**Task to complete:**
Report every line of the records below that contains the word "Meisterdrucke".

[Data items]

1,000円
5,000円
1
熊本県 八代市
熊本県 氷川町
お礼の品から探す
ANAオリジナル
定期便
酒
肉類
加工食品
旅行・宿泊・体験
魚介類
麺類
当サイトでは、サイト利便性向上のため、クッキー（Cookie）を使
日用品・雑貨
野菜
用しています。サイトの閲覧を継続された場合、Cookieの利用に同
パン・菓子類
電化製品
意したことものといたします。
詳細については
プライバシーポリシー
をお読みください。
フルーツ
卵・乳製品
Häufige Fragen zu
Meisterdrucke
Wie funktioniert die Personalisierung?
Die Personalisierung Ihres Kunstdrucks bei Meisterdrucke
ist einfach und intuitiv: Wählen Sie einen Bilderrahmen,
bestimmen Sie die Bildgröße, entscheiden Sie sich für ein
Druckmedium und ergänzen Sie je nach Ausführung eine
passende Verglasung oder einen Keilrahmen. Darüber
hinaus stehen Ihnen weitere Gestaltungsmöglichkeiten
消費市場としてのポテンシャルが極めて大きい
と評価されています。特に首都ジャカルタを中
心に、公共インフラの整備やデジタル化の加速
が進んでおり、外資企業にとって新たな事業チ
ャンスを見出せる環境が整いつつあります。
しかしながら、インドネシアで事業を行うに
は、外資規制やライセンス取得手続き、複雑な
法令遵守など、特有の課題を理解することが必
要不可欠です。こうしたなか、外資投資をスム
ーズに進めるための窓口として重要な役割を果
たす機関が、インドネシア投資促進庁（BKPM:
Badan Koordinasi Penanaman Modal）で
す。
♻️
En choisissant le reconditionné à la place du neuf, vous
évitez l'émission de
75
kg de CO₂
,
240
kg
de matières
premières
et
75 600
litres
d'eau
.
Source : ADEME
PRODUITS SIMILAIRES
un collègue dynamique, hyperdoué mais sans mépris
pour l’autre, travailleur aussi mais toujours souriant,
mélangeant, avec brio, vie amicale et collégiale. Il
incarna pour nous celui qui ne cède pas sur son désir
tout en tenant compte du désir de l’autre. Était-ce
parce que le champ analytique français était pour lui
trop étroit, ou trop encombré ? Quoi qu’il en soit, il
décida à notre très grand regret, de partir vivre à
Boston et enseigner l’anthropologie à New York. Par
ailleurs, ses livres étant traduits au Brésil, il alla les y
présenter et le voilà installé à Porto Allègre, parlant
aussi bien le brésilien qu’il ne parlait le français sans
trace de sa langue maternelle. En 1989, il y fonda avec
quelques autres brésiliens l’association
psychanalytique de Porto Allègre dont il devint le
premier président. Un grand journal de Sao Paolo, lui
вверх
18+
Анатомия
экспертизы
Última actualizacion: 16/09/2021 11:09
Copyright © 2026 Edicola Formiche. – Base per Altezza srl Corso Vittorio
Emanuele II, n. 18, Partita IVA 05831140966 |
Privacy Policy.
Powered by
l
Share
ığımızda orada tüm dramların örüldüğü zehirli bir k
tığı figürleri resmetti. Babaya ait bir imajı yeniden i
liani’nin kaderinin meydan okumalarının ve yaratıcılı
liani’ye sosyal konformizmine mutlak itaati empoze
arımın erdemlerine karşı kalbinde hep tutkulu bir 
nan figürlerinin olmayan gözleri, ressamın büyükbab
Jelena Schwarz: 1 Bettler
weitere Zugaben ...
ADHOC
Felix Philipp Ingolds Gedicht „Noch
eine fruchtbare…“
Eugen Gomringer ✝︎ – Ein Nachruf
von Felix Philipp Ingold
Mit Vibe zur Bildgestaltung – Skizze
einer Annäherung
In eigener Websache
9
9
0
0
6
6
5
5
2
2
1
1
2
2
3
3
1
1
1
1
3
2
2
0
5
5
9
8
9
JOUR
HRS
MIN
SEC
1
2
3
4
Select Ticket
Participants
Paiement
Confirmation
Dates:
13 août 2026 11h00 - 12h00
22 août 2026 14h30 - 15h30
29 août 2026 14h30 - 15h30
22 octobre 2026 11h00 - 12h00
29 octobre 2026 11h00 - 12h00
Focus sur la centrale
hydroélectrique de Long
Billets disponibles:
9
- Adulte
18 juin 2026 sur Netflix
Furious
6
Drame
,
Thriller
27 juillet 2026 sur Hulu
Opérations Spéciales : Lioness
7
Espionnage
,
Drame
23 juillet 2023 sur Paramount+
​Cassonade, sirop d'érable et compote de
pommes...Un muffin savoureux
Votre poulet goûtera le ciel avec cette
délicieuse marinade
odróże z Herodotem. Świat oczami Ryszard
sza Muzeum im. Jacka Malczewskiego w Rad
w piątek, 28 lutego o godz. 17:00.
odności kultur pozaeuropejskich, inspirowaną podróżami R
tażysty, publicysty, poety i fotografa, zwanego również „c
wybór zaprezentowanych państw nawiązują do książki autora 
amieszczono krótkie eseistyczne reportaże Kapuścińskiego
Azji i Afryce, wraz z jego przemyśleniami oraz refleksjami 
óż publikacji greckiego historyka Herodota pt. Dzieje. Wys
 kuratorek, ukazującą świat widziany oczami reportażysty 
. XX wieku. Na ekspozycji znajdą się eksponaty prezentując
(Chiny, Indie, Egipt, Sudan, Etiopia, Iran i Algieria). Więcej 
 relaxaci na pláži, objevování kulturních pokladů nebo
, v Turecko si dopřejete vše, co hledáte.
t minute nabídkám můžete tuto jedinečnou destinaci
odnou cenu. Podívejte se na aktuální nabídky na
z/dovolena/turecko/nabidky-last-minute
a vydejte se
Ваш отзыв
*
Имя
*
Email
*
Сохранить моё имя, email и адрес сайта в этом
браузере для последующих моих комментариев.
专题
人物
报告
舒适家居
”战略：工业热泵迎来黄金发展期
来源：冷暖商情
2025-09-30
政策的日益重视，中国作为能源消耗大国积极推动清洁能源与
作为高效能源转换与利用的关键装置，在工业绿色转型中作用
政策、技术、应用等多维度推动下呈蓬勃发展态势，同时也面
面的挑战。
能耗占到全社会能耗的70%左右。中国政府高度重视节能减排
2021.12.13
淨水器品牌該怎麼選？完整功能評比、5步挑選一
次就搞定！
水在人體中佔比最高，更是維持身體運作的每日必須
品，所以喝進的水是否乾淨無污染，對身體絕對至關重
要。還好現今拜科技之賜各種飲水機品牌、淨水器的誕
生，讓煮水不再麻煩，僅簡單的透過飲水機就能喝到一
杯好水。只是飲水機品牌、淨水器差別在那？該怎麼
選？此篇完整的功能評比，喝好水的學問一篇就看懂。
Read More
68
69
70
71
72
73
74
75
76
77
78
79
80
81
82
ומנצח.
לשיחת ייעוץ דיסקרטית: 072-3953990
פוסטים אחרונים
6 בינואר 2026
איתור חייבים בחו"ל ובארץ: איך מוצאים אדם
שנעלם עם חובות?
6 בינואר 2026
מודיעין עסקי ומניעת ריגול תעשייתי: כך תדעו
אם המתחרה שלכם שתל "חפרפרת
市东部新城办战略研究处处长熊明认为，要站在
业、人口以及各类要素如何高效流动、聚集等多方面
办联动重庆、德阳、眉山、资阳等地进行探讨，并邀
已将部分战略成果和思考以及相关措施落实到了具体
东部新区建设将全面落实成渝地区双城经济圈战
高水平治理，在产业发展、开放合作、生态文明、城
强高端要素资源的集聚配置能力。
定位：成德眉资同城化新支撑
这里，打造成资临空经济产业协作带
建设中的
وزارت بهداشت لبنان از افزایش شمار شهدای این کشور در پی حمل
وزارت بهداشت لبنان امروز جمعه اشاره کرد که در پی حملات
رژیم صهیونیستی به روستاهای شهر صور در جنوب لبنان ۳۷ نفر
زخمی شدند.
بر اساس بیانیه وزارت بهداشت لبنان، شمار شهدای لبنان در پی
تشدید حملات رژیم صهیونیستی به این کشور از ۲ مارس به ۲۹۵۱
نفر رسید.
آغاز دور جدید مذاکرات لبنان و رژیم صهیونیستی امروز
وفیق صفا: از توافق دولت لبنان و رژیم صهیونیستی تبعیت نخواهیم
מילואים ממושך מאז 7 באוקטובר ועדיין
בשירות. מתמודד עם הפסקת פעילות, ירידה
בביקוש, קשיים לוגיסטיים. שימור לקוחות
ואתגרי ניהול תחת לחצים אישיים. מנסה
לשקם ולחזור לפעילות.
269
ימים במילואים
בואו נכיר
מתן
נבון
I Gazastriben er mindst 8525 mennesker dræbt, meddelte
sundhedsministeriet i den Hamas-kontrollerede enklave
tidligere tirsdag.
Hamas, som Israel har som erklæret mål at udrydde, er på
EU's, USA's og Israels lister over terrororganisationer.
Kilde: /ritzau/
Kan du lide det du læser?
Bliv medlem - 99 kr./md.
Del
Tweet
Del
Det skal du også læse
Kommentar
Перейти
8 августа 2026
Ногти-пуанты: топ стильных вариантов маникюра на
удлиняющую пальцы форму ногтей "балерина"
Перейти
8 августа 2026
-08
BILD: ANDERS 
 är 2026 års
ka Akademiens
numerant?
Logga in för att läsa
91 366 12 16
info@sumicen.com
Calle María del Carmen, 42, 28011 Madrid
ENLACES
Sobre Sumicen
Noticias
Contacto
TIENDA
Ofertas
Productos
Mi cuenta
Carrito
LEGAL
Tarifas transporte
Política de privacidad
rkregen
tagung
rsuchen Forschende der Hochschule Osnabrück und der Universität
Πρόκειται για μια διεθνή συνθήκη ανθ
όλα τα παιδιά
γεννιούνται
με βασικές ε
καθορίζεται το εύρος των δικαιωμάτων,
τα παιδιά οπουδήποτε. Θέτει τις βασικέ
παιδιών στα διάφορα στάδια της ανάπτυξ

**Final answer:**
Meisterdrucke
Die Personalisierung Ihres Kunstdrucks bei Meisterdrucke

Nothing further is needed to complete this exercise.